··· Entries provided
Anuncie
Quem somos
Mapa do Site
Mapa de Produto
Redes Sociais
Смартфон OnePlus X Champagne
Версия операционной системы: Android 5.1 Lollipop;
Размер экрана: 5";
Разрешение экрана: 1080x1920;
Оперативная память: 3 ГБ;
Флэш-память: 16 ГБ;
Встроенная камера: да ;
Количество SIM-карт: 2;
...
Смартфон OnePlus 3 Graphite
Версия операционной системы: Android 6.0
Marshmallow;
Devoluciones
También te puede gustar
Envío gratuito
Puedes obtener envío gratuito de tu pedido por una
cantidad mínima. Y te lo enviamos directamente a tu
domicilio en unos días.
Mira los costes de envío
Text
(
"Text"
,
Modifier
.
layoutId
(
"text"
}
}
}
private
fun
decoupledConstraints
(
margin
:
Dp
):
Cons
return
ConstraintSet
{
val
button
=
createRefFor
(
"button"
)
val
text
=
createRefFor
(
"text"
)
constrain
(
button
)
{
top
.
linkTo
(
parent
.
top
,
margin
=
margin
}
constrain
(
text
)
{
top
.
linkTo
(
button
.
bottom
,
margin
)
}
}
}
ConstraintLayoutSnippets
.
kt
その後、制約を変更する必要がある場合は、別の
······
··· Entries provided
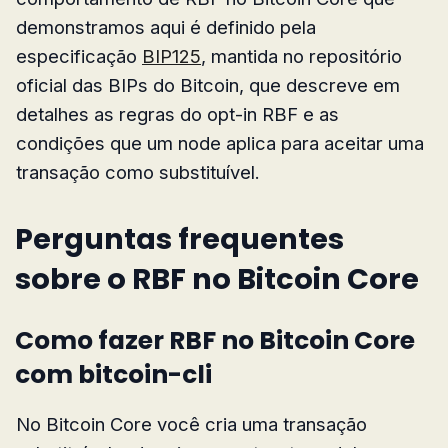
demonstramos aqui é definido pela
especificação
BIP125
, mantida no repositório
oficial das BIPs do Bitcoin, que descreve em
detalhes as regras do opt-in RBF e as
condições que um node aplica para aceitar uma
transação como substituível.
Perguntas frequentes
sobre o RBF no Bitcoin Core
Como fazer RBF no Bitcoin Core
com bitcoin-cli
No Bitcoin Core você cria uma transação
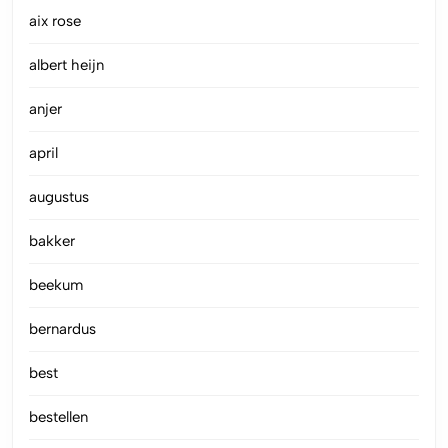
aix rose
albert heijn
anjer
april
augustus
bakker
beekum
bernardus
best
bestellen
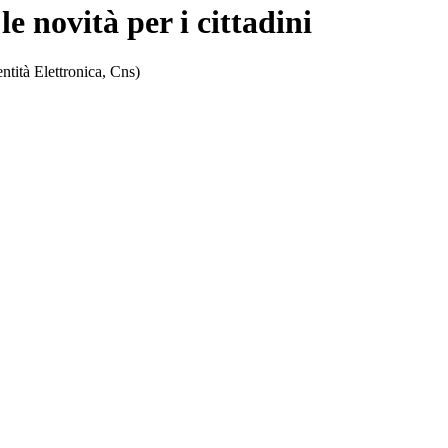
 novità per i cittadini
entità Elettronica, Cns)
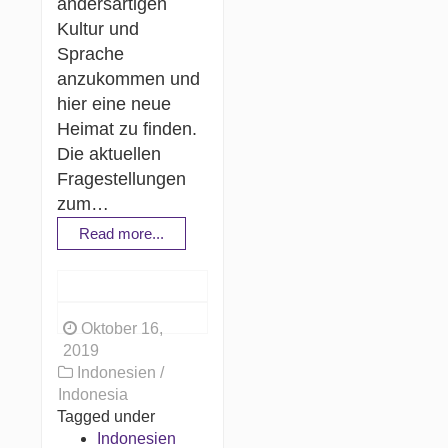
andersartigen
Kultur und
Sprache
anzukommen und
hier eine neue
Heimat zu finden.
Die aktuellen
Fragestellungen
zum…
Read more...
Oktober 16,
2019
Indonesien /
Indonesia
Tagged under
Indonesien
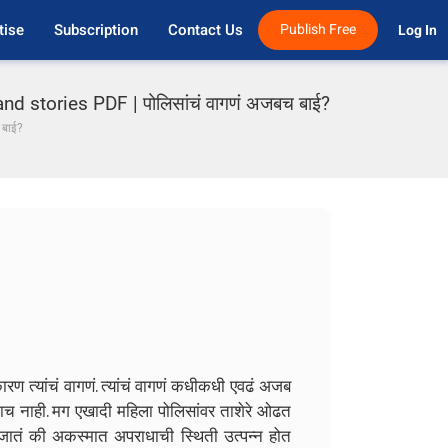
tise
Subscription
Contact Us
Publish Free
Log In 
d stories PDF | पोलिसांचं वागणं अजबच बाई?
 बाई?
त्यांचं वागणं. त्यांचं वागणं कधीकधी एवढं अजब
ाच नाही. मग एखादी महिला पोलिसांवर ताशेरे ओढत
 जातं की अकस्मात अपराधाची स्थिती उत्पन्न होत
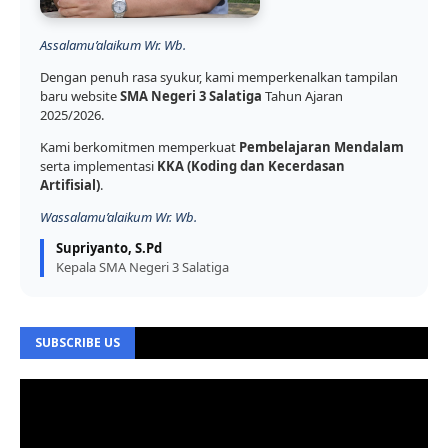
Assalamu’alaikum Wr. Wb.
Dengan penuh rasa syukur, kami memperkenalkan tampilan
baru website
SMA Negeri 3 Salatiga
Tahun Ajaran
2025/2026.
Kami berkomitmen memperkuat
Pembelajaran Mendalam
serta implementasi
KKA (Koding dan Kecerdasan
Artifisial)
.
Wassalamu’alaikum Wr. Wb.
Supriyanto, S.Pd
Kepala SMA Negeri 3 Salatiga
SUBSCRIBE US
······
··· Entries provided
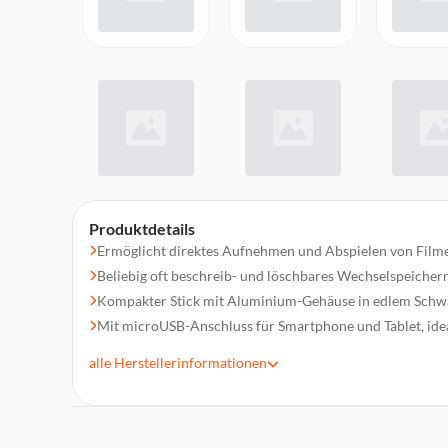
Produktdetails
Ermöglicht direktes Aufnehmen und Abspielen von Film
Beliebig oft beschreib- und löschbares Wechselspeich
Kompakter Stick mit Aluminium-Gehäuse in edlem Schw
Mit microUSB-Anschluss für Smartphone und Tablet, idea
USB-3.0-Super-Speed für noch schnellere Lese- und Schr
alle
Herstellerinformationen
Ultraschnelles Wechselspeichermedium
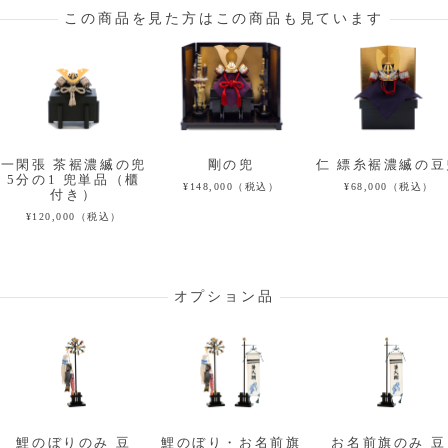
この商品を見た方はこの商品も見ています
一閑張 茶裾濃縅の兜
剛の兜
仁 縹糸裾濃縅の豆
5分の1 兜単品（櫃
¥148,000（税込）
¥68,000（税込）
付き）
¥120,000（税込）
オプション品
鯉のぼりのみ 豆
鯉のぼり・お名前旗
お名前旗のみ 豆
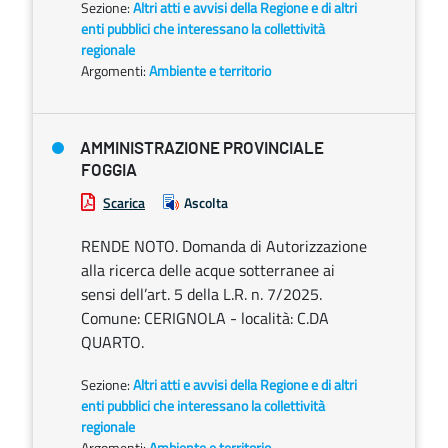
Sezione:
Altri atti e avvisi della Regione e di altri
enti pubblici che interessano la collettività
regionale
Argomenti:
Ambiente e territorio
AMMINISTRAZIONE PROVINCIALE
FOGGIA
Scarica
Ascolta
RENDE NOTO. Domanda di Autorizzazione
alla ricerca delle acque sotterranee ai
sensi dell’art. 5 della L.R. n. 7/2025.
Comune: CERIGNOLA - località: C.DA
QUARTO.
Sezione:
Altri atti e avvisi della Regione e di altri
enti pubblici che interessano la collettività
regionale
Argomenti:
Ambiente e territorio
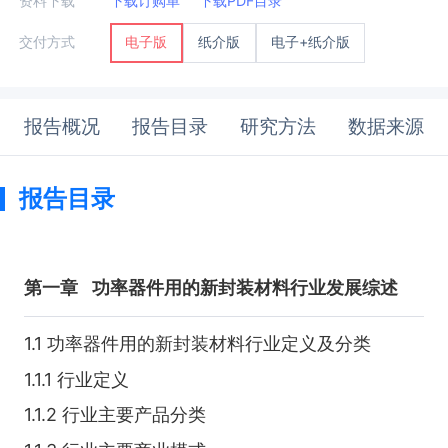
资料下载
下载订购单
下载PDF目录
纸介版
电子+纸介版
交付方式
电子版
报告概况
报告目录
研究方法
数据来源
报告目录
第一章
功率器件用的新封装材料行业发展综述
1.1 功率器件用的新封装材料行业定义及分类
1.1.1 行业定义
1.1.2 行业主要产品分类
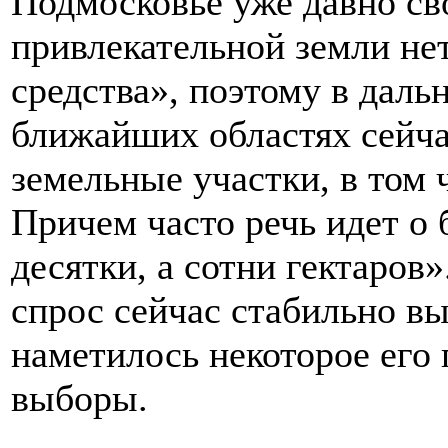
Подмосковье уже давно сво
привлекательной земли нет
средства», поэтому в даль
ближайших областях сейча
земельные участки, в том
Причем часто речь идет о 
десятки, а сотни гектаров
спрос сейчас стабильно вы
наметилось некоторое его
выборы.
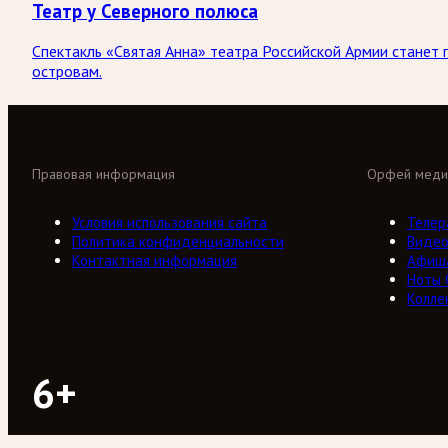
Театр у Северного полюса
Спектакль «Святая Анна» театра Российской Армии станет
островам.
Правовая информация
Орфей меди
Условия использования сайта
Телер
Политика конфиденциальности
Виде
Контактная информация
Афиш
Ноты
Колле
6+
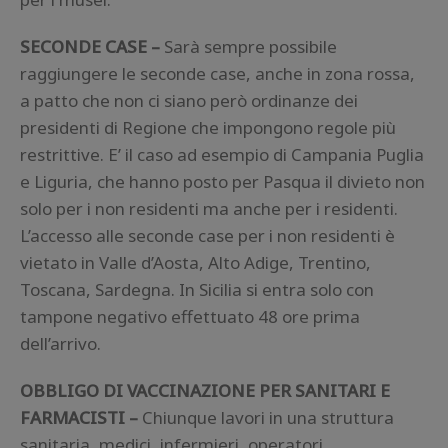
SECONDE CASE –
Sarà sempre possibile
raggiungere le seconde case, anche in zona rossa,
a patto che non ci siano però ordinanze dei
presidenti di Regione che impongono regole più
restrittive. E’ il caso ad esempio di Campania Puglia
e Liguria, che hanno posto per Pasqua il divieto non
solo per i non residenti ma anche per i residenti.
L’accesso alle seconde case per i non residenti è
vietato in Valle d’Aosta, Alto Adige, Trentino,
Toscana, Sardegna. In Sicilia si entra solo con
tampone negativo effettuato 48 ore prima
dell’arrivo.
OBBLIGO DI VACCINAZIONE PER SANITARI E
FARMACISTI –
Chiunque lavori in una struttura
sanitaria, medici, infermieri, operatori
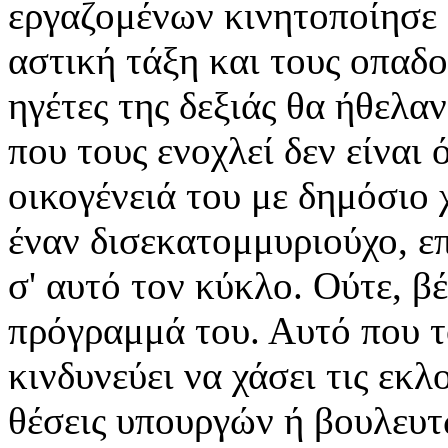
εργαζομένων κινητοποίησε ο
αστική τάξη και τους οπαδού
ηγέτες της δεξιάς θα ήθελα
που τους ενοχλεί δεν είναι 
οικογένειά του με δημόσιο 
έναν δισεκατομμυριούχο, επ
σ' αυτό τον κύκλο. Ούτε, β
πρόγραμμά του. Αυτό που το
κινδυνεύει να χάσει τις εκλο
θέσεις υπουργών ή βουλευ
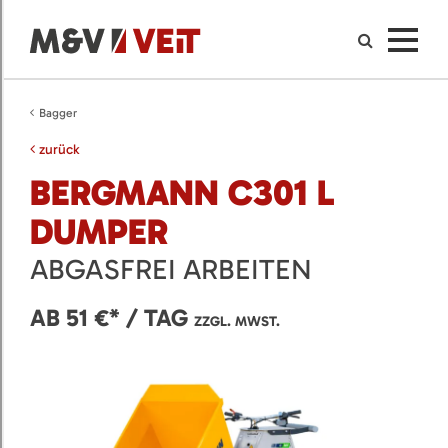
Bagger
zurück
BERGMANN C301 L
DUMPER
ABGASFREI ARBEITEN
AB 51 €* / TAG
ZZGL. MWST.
······
*Instruction*
Across the entries, state how many lines contain "Версия", giving the number only.

*Exercise solution*
2